REVERSAL OF CYCLIC CREEP IN MILD STEEL AND COPPER

— The progressive change of mean strain during the cyclic plastic deformation of a material between fixed stress limits is commonly called cyclic creep. If, in tension‐compression testing, the mean stress exceeds a certain critical small compressive value, shortening is to be expected; but, if it is less than this or if it is tensile, lengthening is to be expected. The value of the mean stress decides the eventual direction of cyclic creep but not necessarily the initial direction of cyclic creep. In a pre‐strained metal, the form of the tension and compression curves differs because of the Bauschinger effect. This affects the behaviour of the material during the first cycle and also, to a decreasing extent, during subsequent cycles.

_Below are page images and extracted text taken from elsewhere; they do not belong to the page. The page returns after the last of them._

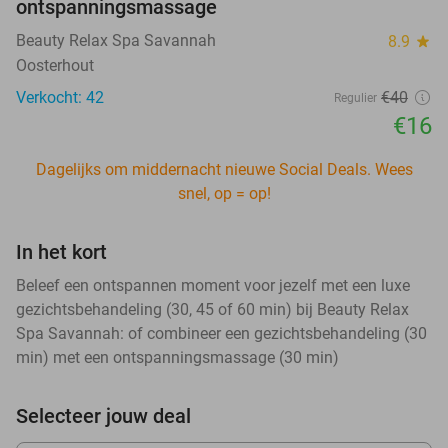
ontspanningsmassage
Beauty Relax Spa Savannah
8.9
star
Oosterhout
Verkocht: 42
€40
Regulier
€16
Dagelijks om middernacht nieuwe Social Deals. Wees
snel, op = op!
In het kort
Beleef een ontspannen moment voor jezelf met een luxe
gezichtsbehandeling (30, 45 of 60 min) bij Beauty Relax
Spa Savannah: of combineer een gezichtsbehandeling (30
min) met een ontspanningsmassage (30 min)
Selecteer jouw deal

Thus, if the mean stress tends to cause cyclic creep in a direction opposed to that in which pre‐straining has induced initial creep, a reversal of creep can occur. Observations have been made of the phenomena in mild steel (for both directions of pre‐strain) and also in high conductivity copper. It was found that the phenomenon of creep reversal does not depend on the metal undergoing cyclic hardening or softening. However, changes in the strain range and changes in the mean strain caused by cyclic creep itself produced changes in the limits of true stress when cycling was carried out between fixed limits of nominal stress. It was also shown that a reversal of cyclic creep might occur as a result of cyclic hardening or softening of a metal which possesses similar tension and compression characteristics.